TAREFA A CUMPRIR: Copie sem alterações a passagem da notícia sobre o ICMS da energia solar que começa em "Segundo o secretário, a" e vai até "forte debate político.", incluindo estas últimas palavras.

TRECHO DO TEXTO:

━━━━━━━━━━━━━━━━

ENERGIA SOLAR
Da Redação
06 de maio de 2026 às 15:53 ▪ Atualizado há 1 hora
O secretário de Fazenda do Piauí, Emílio Júnior, explicou, durante audiência pública na Assembleia Legislativa do Piauí, nesta quarta-feira (6), que a alíquota do ICMS incidente sobre a energia solar, atualmente fixado em 22,5%, segue a Lei Federal 14.300, o Marco Legal da Geração Distribuída e que "não existe possibilidade" de o Estado modificar o tributo.
Segundo o secretário, a cobrança é constitucional e o Estado já aplica políticas de desoneração para as faixas mais vulneráveis, oferecendo isenção para quem consome até 50 kWh e até 80 kWh para famílias inscritas no CadÚnico.vA discussão, realizada no Plenarinho Prado Júnior, reuniu empresários e representantes da sociedade civil sob um clima de forte debate político.
Durante a apresentação, Emílio explicou que a conta de luz não cobre apenas a geração da energia em si, mas também custos essenciais de transporte, distribuição até as residências, manutenção da infraestrutura e operação do sistema. Sobre a energia solar, a Secretaria foi enfática ao esclarecer que o ICMS não é cobrado sobre a energia produzida pelos consumidores. O imposto incide exclusivamente sobre os serviços relacionados ao fornecimento e ao uso da rede elétrica (como a distribuição e operação), valores que obrigatoriamente compõem a fatura para garantir a segurança e a continuidade do sistema
Quanto à arrecadação total do imposto, Emílio Júnior destacou a importância do tributo para o equilíbrio do estado: 25% do montante é repassado aos municípios e 20% é destinado ao Fundeb, além de custear áreas críticas como saúde e segurança pública. A alíquota para os demais consumidores permanece em 22,5%, conforme a legislação vigente.
O deputado estadual Gustavo Neiva (Progressistas), proponente da audiência, criticou duramente a manutenção da alíquota, citando exemplos de estados como Goiás e Rio Grande do Norte, que optaram pela isenção para aliviar o bolso do consumidor. Para o parlamentar, o Piauí prioriza a arrecadação em detrimento do incentivo à energia limpa para sustentar uma estrutura administrativa que ele classificou como "pesada e cara".

━━━━━━━━━━━━━━━━

MATERIAL FORNECIDO:

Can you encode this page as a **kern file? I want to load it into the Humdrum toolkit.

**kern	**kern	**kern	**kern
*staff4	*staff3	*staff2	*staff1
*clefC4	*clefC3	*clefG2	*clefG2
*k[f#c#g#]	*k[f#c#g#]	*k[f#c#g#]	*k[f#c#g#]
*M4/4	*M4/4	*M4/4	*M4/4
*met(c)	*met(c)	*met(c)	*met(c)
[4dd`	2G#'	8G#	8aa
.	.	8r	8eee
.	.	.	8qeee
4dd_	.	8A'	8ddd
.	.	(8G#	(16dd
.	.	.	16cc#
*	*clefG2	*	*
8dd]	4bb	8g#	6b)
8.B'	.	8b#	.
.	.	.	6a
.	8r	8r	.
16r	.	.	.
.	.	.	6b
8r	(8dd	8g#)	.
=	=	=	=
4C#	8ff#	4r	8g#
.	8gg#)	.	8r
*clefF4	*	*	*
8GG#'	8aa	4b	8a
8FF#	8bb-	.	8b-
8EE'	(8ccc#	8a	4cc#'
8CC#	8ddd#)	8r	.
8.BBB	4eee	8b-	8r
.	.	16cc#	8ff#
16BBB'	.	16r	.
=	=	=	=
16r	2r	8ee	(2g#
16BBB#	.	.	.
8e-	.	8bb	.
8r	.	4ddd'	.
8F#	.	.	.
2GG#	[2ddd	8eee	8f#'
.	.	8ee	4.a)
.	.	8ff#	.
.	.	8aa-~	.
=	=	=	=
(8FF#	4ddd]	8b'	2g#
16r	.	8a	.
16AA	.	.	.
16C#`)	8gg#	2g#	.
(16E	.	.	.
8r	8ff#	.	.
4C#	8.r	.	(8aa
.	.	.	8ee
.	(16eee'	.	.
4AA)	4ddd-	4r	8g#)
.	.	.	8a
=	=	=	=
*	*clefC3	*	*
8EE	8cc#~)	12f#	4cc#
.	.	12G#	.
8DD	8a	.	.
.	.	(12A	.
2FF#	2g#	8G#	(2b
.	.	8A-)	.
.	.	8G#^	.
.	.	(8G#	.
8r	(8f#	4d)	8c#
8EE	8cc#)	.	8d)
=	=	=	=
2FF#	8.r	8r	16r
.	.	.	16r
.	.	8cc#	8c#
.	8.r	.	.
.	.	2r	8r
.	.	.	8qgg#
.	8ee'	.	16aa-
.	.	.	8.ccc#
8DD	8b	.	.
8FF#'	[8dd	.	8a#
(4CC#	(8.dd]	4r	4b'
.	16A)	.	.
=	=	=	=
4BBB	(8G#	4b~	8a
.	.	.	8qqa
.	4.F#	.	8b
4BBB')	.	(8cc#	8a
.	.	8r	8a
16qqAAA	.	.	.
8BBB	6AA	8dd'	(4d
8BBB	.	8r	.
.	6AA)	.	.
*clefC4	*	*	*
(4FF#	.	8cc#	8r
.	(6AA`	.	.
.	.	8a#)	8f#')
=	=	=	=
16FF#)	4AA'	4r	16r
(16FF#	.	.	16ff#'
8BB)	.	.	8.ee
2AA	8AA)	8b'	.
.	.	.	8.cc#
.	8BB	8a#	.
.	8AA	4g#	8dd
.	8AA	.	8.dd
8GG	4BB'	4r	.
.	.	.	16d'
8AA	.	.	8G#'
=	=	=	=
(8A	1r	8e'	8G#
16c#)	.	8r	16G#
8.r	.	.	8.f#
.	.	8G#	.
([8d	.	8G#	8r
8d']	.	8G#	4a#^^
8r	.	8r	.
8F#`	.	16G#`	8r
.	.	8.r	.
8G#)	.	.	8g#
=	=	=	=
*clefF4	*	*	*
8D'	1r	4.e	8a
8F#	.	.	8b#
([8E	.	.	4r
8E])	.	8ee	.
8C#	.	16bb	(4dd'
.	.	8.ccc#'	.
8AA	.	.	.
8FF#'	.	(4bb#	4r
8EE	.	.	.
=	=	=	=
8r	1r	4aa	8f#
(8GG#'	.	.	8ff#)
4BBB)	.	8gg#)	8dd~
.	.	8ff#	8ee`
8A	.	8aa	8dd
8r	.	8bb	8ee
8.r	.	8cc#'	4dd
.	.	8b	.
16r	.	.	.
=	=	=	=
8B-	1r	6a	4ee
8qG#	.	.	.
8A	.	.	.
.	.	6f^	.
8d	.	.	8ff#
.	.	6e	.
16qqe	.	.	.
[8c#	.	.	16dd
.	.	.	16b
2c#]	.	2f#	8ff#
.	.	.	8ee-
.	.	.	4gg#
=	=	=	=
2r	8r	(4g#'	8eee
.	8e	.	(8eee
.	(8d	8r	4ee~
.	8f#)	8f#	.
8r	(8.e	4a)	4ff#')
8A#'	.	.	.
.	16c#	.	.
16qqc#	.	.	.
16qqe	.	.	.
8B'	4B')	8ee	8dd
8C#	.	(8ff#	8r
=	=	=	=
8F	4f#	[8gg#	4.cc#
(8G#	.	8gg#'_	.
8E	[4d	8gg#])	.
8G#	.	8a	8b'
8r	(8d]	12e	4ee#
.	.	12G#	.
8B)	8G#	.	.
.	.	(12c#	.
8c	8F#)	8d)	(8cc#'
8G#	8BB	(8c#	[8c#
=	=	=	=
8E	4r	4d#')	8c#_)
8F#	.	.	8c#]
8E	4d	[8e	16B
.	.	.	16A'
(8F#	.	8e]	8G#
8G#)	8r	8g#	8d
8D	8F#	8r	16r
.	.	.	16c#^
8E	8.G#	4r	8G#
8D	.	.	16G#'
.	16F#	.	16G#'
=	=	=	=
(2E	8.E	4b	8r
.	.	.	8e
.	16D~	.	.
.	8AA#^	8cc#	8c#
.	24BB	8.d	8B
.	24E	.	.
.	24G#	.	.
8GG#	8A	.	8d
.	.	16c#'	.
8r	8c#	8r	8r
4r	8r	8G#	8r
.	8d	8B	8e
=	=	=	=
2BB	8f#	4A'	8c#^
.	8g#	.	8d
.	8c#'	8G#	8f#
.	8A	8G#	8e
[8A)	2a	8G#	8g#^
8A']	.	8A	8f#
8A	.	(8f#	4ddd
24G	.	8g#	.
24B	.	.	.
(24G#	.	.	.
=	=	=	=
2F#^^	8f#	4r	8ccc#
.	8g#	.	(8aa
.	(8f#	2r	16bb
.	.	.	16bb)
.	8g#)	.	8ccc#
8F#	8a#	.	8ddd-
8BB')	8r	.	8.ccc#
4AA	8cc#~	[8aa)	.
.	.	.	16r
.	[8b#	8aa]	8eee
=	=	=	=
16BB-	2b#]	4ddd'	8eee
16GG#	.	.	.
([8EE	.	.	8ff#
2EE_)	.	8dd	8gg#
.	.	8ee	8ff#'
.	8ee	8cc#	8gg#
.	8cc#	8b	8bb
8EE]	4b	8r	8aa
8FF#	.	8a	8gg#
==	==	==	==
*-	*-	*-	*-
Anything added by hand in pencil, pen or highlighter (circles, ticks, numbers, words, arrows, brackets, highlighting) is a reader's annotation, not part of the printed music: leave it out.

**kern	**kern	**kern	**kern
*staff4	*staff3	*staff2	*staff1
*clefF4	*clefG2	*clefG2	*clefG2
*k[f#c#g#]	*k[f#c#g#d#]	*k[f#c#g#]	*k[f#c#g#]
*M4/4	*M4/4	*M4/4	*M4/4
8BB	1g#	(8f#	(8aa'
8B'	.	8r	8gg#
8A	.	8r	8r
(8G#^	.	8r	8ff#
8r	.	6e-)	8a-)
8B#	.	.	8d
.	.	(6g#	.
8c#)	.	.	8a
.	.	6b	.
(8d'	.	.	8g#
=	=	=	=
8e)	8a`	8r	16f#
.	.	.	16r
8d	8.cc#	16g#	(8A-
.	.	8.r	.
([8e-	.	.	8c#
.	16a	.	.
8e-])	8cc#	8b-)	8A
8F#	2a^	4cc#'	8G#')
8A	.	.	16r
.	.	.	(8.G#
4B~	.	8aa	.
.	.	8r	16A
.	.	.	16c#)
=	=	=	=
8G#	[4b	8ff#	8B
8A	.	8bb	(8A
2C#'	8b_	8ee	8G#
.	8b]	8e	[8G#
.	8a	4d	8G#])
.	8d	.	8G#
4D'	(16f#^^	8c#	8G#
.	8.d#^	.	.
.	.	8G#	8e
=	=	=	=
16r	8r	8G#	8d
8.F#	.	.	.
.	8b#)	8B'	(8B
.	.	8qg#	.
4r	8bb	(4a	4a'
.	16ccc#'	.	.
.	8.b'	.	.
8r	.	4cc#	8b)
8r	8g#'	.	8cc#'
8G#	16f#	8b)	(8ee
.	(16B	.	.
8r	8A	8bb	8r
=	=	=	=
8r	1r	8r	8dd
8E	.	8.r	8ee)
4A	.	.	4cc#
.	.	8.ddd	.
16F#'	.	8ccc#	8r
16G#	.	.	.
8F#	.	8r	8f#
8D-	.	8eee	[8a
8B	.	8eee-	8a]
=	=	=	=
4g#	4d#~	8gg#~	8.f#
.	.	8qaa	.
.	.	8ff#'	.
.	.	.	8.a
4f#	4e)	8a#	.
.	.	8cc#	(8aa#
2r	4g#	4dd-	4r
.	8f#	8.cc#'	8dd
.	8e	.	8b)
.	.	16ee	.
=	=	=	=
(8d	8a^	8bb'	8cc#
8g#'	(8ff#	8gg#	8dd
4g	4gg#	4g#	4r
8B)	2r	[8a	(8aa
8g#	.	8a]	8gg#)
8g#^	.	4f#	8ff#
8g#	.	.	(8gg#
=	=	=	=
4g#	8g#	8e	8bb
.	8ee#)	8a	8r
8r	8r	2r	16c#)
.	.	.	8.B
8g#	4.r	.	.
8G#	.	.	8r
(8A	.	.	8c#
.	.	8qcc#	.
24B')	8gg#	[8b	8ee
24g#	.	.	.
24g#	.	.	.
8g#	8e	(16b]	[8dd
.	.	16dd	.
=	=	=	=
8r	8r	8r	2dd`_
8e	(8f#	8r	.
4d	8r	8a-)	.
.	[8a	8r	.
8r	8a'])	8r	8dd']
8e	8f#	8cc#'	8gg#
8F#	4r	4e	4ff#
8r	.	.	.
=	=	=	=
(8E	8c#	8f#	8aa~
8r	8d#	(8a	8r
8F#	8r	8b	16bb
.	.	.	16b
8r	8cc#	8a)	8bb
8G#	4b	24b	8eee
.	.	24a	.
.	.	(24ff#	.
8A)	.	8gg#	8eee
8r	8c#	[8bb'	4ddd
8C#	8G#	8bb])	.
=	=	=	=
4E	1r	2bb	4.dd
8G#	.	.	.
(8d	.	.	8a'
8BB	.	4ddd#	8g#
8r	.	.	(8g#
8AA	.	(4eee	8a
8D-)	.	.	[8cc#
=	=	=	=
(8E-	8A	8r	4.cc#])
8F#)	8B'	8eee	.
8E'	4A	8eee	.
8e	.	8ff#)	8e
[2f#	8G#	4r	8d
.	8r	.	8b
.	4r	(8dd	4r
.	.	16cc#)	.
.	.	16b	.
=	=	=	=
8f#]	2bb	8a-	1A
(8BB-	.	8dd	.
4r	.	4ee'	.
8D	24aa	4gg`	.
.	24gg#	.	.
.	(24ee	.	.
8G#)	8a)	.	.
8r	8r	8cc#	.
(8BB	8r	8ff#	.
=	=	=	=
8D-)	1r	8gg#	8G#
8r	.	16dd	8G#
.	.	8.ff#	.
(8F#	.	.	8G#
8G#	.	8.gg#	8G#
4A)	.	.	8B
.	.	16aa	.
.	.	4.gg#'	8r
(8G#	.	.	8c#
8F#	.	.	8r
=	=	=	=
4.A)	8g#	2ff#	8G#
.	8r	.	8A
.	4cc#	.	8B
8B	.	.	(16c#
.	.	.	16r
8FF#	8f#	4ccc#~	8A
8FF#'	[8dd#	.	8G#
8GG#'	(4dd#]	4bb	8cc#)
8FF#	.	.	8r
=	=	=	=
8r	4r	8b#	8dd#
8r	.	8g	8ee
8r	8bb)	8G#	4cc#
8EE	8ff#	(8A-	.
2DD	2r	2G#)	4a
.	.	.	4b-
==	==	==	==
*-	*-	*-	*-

━━━━━━━━━━━━━━━━

RESPOSTA AO PROBLEMA:
Segundo o secretário, a cobrança é constitucional e o Estado já aplica políticas de desoneração para as faixas mais vulneráveis, oferecendo isenção para quem consome até 50 kWh e até 80 kWh para famílias inscritas no CadÚnico.vA discussão, realizada no Plenarinho Prado Júnior, reuniu empresários e representantes da sociedade civil sob um clima de forte debate político.